A 62-year-old Red Cross employee has been reported killed in Cameroon, according to the International Committee of the Red Cross (ICRC).
Diomède Nzobambona, a Canadian, died on Monday following injuries he sustained on Sunday during an attack in Bamenda, North-West Cameroon.
Nzobambona was a delegate working in the fields of water and sanitation in the restive North-West Anglophone region. He had worked for the ICRC since 2003 and had been under contract with the Canadian Red Cross between 2007 and 2012, said the ICRC.
“Words are not enough to express our immense sadness nor to soothe the grief of his family and loved ones. We send them our sincere condolences and the expression of our deepest sympathy,” said Markus Brudermann, the head of the delegation for the ICRC in Cameroon.
The ICRC said the deceased was in Bamenda to provide humanitarian assistance to communities affected by armed violence.

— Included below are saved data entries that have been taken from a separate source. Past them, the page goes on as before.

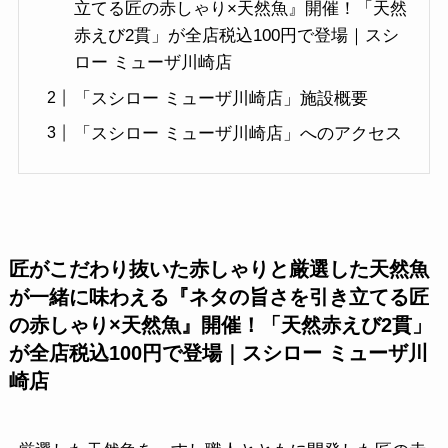
立てる匠の赤しゃり×天然魚』開催！「天然
赤えび2貫」が全店税込100円で登場｜スシ
ロー ミューザ川崎店
「スシロー ミューザ川崎店」施設概要
「スシロー ミューザ川崎店」へのアクセス
匠がこだわり抜いた赤しゃりと厳選した天然魚
が一緒に味わえる『ネタの旨さを引き立てる匠
の赤しゃり×天然魚』開催！「天然赤えび2貫」
が全店税込100円で登場｜スシロー ミューザ川
崎店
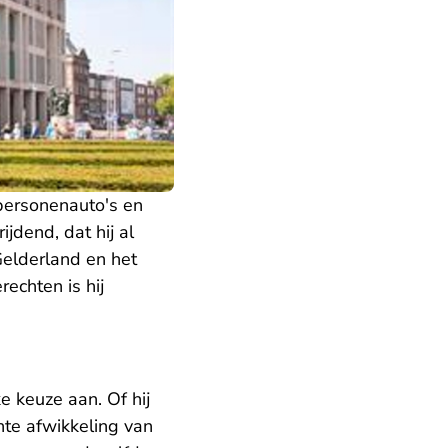
personenauto's en
ijdend, dat hij al
Gelderland en het
echten is hij
 keuze aan. Of hij
nte afwikkeling van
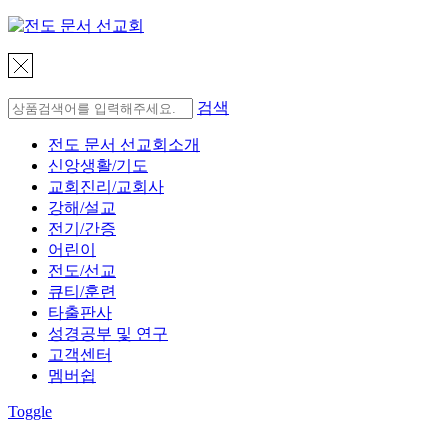
검색
전도 문서 선교회소개
신앙생활/기도
교회진리/교회사
강해/설교
전기/간증
어린이
전도/선교
큐티/훈련
타출판사
성경공부 및 연구
고객센터
멤버쉽
Toggle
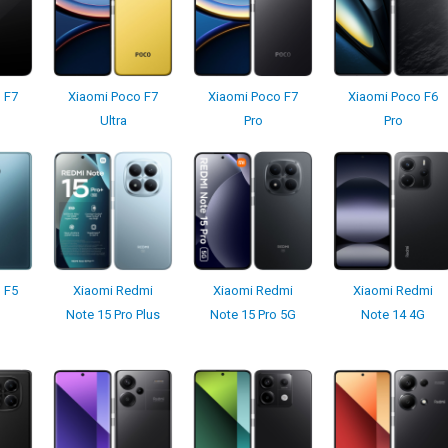
 F7
Xiaomi Poco F7
Xiaomi Poco F7
Xiaomi Poco F6
Ultra
Pro
Pro
 F5
Xiaomi Redmi
Xiaomi Redmi
Xiaomi Redmi
Note 15 Pro Plus
Note 15 Pro 5G
Note 14 4G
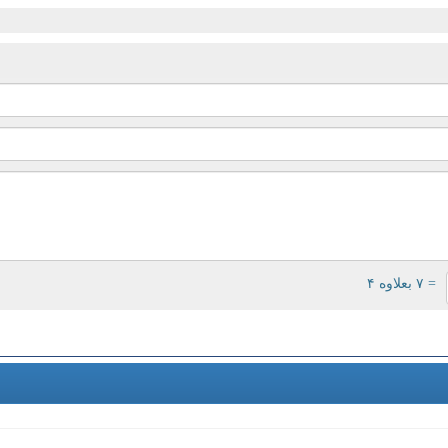
= ۷ بعلاوه ۴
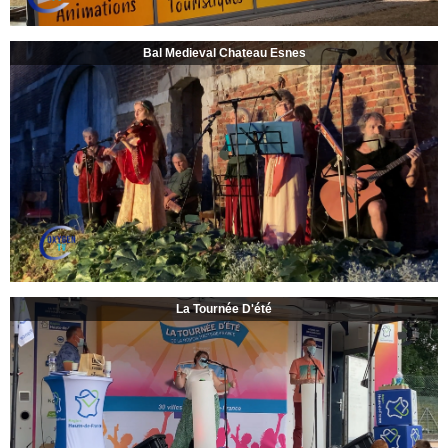
Bal Medieval Chateau Esnes
La Tournée D'été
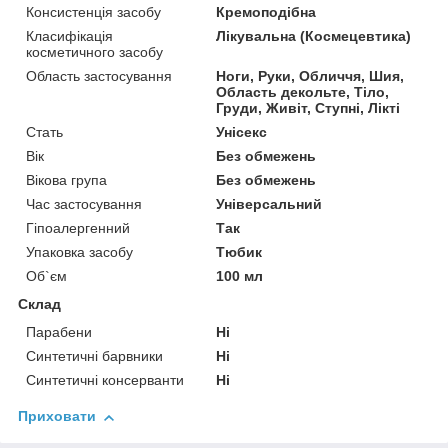
Консистенція засобу
Кремоподібна
Класифікація
Лікувальна (Космецевтика)
косметичного засобу
Область застосування
Ноги, Руки, Обличчя, Шия,
Область декольте, Тіло,
Груди, Живіт, Ступні, Лікті
Стать
Унісекс
Вік
Без обмежень
Вікова група
Без обмежень
Час застосування
Універсальний
Гіпоалергенний
Так
Упаковка засобу
Тюбик
Об`єм
100 мл
Склад
Парабени
Ні
Синтетичні барвники
Ні
Синтетичні консерванти
Ні
Приховати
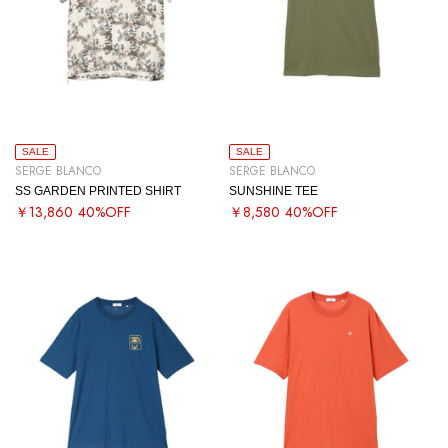
SALE
SALE
SERGE BLANCO
SERGE BLANCO
SS GARDEN PRINTED SHIRT
SUNSHINE TEE
￥13,860
40%OFF
￥8,580
40%OFF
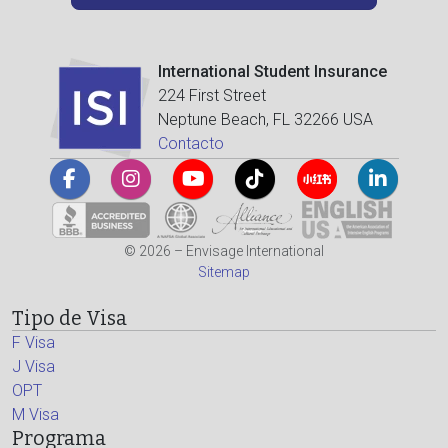
International Student Insurance
224 First Street
Neptune Beach, FL 32266 USA
Contacto
© 2026 – Envisage International
Sitemap
Tipo de Visa
F Visa
J Visa
OPT
M Visa
Programa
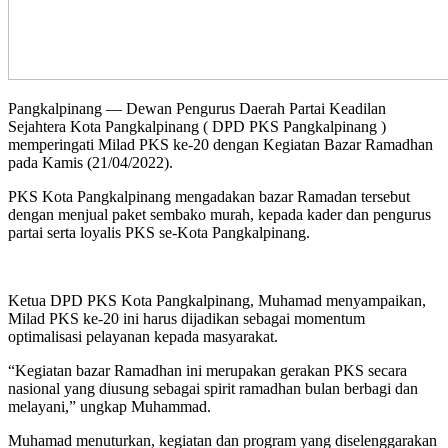
Pangkalpinang — Dewan Pengurus Daerah Partai Keadilan
Sejahtera Kota Pangkalpinang ( DPD PKS Pangkalpinang )
memperingati Milad PKS ke-20 dengan Kegiatan Bazar Ramadhan
pada Kamis (21/04/2022).
PKS Kota Pangkalpinang mengadakan bazar Ramadan tersebut
dengan menjual paket sembako murah, kepada kader dan pengurus
partai serta loyalis PKS se-Kota Pangkalpinang.
Ketua DPD PKS Kota Pangkalpinang, Muhamad menyampaikan,
Milad PKS ke-20 ini harus dijadikan sebagai momentum
optimalisasi pelayanan kepada masyarakat.
“Kegiatan bazar Ramadhan ini merupakan gerakan PKS secara
nasional yang diusung sebagai spirit ramadhan bulan berbagi dan
melayani,” ungkap Muhammad.
Muhamad menuturkan, kegiatan dan program yang diselenggarakan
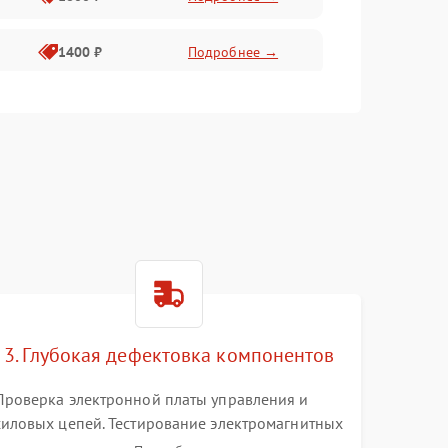
1400 ₽
Подробнее →
1800 ₽
Подробнее →
1500 ₽
Подробнее →
3. Глубокая дефектовка компонентов
Проверка электронной платы управления и
силовых цепей. Тестирование электромагнитных
клапанов, датчиков температуры и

The English-speaking North-West and South-West regions of Cameroon have been dogged by an insurgency for four years now sparked by armed separatist groups who are battling government troops since declaring an independent country, Ambazonia — made up of the two English-speaking regions.
One worshipper was shot dead and a pastor was wounded when men in military uniform opened fire at a church during a church service in Bali, Bamenda’s capital, on Sunday.
Days before the church attack, a seven-year-old primary school pupil was killed in Kumbo during a crossfire between government troops and armed separatists.
In July, five police officers were killed in an ambush by armed separatists in the region.